[START GIVEN INFORMATION]
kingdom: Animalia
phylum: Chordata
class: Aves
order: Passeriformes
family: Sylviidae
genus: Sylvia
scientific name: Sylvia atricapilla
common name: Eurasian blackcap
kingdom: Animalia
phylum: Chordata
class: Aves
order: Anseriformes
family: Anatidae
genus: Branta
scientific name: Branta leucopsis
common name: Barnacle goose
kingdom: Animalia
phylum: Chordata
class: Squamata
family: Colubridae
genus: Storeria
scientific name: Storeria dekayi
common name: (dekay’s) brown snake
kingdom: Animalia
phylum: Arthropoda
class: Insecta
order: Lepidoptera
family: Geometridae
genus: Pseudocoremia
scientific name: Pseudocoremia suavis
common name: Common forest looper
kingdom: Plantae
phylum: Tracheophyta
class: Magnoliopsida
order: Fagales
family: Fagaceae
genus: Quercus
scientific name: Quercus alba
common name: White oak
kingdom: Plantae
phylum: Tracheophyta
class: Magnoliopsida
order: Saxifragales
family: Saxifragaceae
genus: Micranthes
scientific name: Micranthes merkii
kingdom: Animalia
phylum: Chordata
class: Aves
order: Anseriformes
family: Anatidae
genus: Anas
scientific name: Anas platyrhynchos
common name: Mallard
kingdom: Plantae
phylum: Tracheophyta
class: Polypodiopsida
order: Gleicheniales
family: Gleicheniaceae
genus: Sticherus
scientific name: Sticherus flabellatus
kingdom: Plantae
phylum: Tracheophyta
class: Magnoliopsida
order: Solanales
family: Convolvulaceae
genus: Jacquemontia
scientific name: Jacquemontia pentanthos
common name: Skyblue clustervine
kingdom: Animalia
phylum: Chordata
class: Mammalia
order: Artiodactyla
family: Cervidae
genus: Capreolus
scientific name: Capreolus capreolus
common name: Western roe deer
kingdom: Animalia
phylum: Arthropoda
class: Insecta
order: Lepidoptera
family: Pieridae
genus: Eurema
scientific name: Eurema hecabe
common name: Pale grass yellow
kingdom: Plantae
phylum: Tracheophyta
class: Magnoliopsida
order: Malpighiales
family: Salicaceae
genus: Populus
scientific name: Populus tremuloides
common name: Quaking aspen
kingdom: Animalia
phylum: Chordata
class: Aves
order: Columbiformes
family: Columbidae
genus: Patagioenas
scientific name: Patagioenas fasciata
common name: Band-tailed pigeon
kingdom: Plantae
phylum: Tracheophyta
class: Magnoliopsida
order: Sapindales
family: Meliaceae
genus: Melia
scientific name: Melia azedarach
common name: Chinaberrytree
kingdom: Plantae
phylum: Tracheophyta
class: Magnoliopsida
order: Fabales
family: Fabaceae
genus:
[END GIVEN INFORMATION]
**TASK DETAILS:** Please give the rows again from the line with "genus: Storeria" to the line with "genus: Quercus", swapping "common name" for "vernacular name" and leaving everything else unchanged.

**RESPONSE TO THIS EXERCISE:**
genus: Storeria
scientific name: Storeria dekayi
vernacular name: (dekay’s) brown snake
kingdom: Animalia
phylum: Arthropoda
class: Insecta
order: Lepidoptera
family: Geometridae
genus: Pseudocoremia
scientific name: Pseudocoremia suavis
vernacular name: Common forest looper
kingdom: Plantae
phylum: Tracheophyta
class: Magnoliopsida
order: Fagales
family: Fagaceae
genus: Quercus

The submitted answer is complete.